Second step: find a large set of "full" vertical lines
We shall now prove that almost all vertical lines have density close to [math]\displaystyle{ \delta. }[/math] (What does this mean? It means that the number of points of A inside the line is at least [math]\displaystyle{ \delta n. }[/math] Of course, this is really saying that A is dense in the line, and not that the line is dense, but it is such a convenient way of talking that we shall adopt it from now on.) First, we observe that if some positive proportion [math]\displaystyle{ \mu }[/math] of vertical lines have density at most [math]\displaystyle{ \delta-\eta, }[/math] then the average density in the remaining vertical lines is at least [math]\displaystyle{ \delta+\mu\eta, }[/math] so there must be at least [math]\displaystyle{ \mu\eta n/2 }[/math] vertical lines with density at least [math]\displaystyle{ \delta+\mu\eta/2. }[/math] So if a positive proportion of lines have density substantially different from [math]\displaystyle{ \delta, }[/math] then we know that a positive proportion of vertical lines have density that is substantially larger than [math]\displaystyle{ \delta. }[/math] (Here, the word "substantially" means that the difference is a constant that depends on [math]\displaystyle{ \delta }[/math] and not on n.)
If that is the case, then we can apply Szemerédi's theorem to obtain an arithmetic progression P of length m (which tends to infinity as n does) such that for every [math]\displaystyle{ x\in P }[/math] the vertical line [math]\displaystyle{ VL_x }[/math] has density substantially larger than [math]\displaystyle{ \delta. }[/math] Furthermore, we can choose P so that the common difference is small compared with n.
This last condition is useful because it enables us to partition almost all of [n] into translates [math]\displaystyle{ Q_i }[/math] of P. And then the average density of the grids [math]\displaystyle{ P\times Q_i }[/math] is substantially larger than [math]\displaystyle{ \delta. }[/math] Therefore, there must be a density increase on some subgrid and we are done, unless all but at most [math]\displaystyle{ \eta n }[/math] vertical lines have density at least [math]\displaystyle{ \delta-\eta, }[/math] for some positive [math]\displaystyle{ \eta }[/math] that we can make as small as we like.
Third step: find a dense diagonal
Since there are at most 2n possible values of x+y when [math]\displaystyle{ (x,y)\in[n]^2, }[/math] there must exist z such that for at least [math]\displaystyle{ \delta n/2 }[/math] pairs [math]\displaystyle{ (x,y)\in A }[/math] we have [math]\displaystyle{ x+y=z. }[/math] Assuming we have ensured that [math]\displaystyle{ \eta\lt \delta/4, }[/math] this gives us at least [math]\displaystyle{ \delta n/4 }[/math] points [math]\displaystyle{ (x,y)\in A }[/math] such that [math]\displaystyle{ x+y=z }[/math] and the vertical line [math]\displaystyle{ VL_x }[/math] has density at least [math]\displaystyle{ \delta-\eta. }[/math]
Fourth step: find a long arithmetic progression of good points in that diagonal
Pick a diagonal as given by Step 3. Amongst the first [math]\displaystyle{ \delta n/8 }[/math] points on that diagonal (counting from the top left) there must be an arithmetic progression of points of length m tending to infinity and small common difference (much smaller than [math]\displaystyle{ \sqrt{n}, }[/math] say).
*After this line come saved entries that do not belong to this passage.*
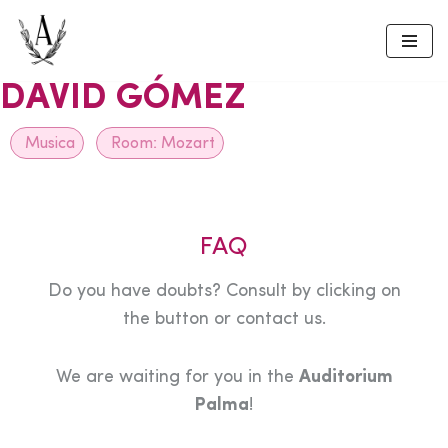
Skip
to
DAVID GÓMEZ
content
Musica
Room:
Mozart
FAQ
Do you have doubts? Consult by clicking on
the button or contact us.
We are waiting for you in the
Auditorium
Palma
!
That is, we can find an arithmetic progression P of length m and common difference d such that for every [math]\displaystyle{ x\in P }[/math] the point (x,z-x) belongs to A, and the vertical line [math]\displaystyle{ VL_x }[/math] has density at least [math]\displaystyle{ \delta-\eta. }[/math]
Fifth step: find a subgrid with several empty horizontal lines
Now let us partition almost all of [n] into translates [math]\displaystyle{ Q_1,\dots,Q_s }[/math] of P (which is easy to do since the common difference is small). On almost all the grids [math]\displaystyle{ P\times Q_i }[/math] the density of A is almost [math]\displaystyle{ \delta, }[/math] since otherwise there would have to be some grids with increased density. Also, the average density in [math]\displaystyle{ Q_i }[/math] of numbers y such that (z-y,y) belongs to A and is not one of the first [math]\displaystyle{ \delta n/8 }[/math] such points is at least [math]\displaystyle{ \delta/8. }[/math] If [math]\displaystyle{ x\in P }[/math] and y is such a number, then (x,y) cannot belong to A, since otherwise the three points (x,y), (x,z-x) and (z-y,y) would form a corner in A, and we are assuming that A is corner free. (Remark: z-y is greater than x because the point (z-y,y) is further down the diagonal than the point (x,z-x).) Therefore, we can find some [math]\displaystyle{ Q_i }[/math] such that the density of A in [math]\displaystyle{ P\times Q_i }[/math] is almost as large as [math]\displaystyle{ \delta }[/math] and several horizontal lines inside [math]\displaystyle{ P\times Q_i }[/math] are empty.
Conclusion
And now we are done by the second step: we have a dense grid with some sparse (in fact, empty) lines, so it has several lines of increased density, and the argument of Step 2 leads to a density increase on a further subgrid (after another application of Szemerédi's theorem).
An old blog comment that used to be the main article
Ajtai and Szemerédi found a clever proof of the corners theorem that used Szemerédi’s theorem as a lemma. This gives us a direction to explore that we have hardly touched on. Very roughly, to prove the corners theorem you first use an averaging argument to find a dense diagonal (that is, subset of the form x+y=r that contains many points of your set A). For any two such points (x,r-x) and (y,r-y) you know that the point (x,r-y) does not lie in A (if A is corner free), which gives you some kind of non-quasirandomness. (The Cartesian semi-product arguments discussed in the 400s thread are very similar to this observation.) Indeed, it allows you to find a large Cartesian product [math]\displaystyle{ X\times Y }[/math] in which A is a bit too dense. In order to exploit this, Ajtai and Szemerédi used Szemerédi’s theorem to find long arithmetic progressions [math]\displaystyle{ P\subset X }[/math] and [math]\displaystyle{ Q\subset Y }[/math] of the same common difference such that A has a density increment in [math]\displaystyle{ P\times Q }[/math]. (I may have misremembered, but I think this must have been roughly what they did.) So we could think about what the analogue would be in the DHJ setting. Presumably it would be some kind of multidimensional Sperner statement of sufficient depth to imply Szemerédi’s theorem. A naive suggestion would be that in a dense subset of [math]\displaystyle{ [2]^n }[/math] you can find a large-dimensional combinatorial subspace in which all the variable sets have the same size. If you apply this to a union of layers, then you find an arithmetic progression of layer-cardinalities. But this feels rather artificial, so here’s a question we could think about.
Question 1. Can anyone think what the right common generalization of Szemerédi’s theorem and Sperner’s theorem ought to be? (Sperner’s theorem itself would correspond to the case of progressions of length 2.)